I am following the recommended evaluation method using bootstrap and checking ROC-AUC, Brier score and calibration.

It is fine to use pre-transplant with post-transplant data but the clock has to start over and nothing learned will be useful for pre-op prediction. Also you’ll need to have lots of post-day-3 events.

Great then. Thanks professor!

In fact most of the events occur after day 3. Once this initial modeling project is over, I’ll work on a ‘biomarker trajectory’ exploratory analysis.

Good, but note that the dataset is not adequate for the simplest question (estimating overall incidence), and you are asking questions that require at least 10x the sample size needed to answer the simplest question.
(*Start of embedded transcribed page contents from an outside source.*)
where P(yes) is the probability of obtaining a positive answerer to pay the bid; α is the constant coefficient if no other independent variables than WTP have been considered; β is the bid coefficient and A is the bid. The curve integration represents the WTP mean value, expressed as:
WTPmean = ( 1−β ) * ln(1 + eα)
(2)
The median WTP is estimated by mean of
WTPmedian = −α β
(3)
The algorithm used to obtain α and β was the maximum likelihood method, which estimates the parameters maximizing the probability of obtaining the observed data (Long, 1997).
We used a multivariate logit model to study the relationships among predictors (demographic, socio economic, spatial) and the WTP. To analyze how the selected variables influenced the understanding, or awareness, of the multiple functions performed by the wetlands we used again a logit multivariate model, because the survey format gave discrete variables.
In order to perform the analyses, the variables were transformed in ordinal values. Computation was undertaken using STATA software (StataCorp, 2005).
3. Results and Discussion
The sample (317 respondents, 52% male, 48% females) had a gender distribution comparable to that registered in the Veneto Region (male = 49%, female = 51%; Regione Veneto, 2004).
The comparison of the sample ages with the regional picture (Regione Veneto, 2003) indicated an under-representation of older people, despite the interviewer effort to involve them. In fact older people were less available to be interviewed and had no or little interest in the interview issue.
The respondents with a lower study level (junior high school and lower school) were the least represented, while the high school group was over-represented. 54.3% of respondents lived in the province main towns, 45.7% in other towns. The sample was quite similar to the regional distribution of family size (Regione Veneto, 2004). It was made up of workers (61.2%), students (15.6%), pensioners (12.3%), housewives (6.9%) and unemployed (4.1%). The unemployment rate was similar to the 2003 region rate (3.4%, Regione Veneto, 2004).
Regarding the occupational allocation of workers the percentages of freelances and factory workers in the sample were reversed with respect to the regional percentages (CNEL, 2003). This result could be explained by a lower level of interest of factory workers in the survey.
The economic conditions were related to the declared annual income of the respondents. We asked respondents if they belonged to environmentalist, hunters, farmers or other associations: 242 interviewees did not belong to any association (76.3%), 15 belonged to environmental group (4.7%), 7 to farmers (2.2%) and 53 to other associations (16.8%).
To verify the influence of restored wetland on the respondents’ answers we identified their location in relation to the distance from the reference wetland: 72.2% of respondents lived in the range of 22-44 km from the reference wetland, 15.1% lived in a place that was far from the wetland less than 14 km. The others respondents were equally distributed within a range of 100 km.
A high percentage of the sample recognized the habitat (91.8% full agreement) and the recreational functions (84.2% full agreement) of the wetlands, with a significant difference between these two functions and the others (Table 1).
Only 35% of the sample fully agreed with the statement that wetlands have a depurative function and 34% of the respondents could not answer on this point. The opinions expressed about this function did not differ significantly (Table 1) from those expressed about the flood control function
I think the dataset may only be adequate for exploring things like variable clustering of biomarkers, and even then that depends on correlation coefficients being estimated well.

Actually, I think I might be falling into a selection bias problem and bad formulation of a research question and only now I realized.

Here is the full picture:

I have a dataset with information from 223 transplant patients. 102 were never suspected of allograft rejection during the first 6 months after transplantation (no biopsy performed), and 121 were suspected and undergone at least one biopsy. Out of these 121, only 36 had biopsy proven acute rejection at the moment of first biopsy. The majority of the biopsies occured in the first 20 days after transplantation (~75%).

Out of all patients, we have the proteins measured for 183 of them, with 75 of them from the ‘never suspected’ group and 25 from the rejection group. The remaining 83 had different conclusions based on the biopsy assessments by pathologists.

Using the ‘never suspected’ group as control and only the rejection group as events is not ideal, correct? In this case I should include all other samples that didnt have biopsy proven acute rejection in the control group? Sorry for all these basic questions…

Thank you so much for the help and for your time!